→ Problem details:
Every entry below should be reproduced exactly; no picture is to be included.

Dataset items:
============

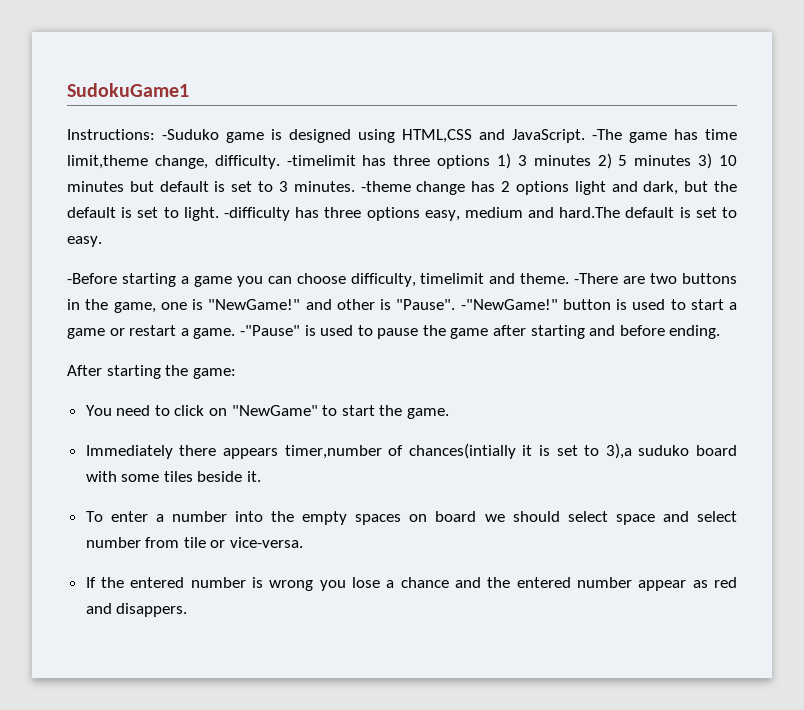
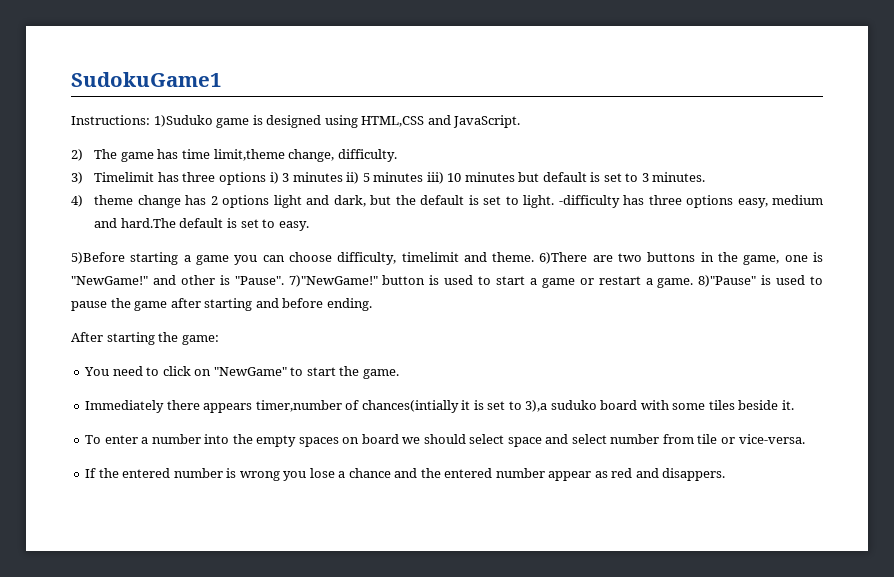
[162,129,219,140] -Suduko -> [153,115,213,127] 1)Suduko
[592,129,622,140] -The -> [71,149,118,161] // 2) The
[286,153,511,169] -timelimit has three options 1) -> [71,172,279,185] // 3) Timelimit has three options i)
[597,153,612,169] 2) -> [346,172,360,184] ii)
[698,153,713,169] 3) -> [426,172,444,184] iii)
[360,181,411,192] -theme -> [71,195,134,207] // 4) theme
[67,273,117,284] -Before -> [71,252,125,264] 5)Before
[574,273,619,284] -There -> [539,252,588,264] 6)There
[460,299,558,310] -"NewGame!" -> [288,275,378,287] 7)"NewGame!"
[239,325,300,336] -"Pause" -> [698,275,757,287] 8)"Pause"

============

→ Your solution:
[162,129,219,140] -Suduko -> [153,115,213,127] 1)Suduko
[592,129,622,140] -The -> [71,149,118,161] // 2) The
[286,153,511,169] -timelimit has three options 1) -> [71,172,279,185] // 3) Timelimit has three options i)
[597,153,612,169] 2) -> [346,172,360,184] ii)
[698,153,713,169] 3) -> [426,172,444,184] iii)
[360,181,411,192] -theme -> [71,195,134,207] // 4) theme
[67,273,117,284] -Before -> [71,252,125,264] 5)Before
[574,273,619,284] -There -> [539,252,588,264] 6)There
[460,299,558,310] -"NewGame!" -> [288,275,378,287] 7)"NewGame!"
[239,325,300,336] -"Pause" -> [698,275,757,287] 8)"Pause"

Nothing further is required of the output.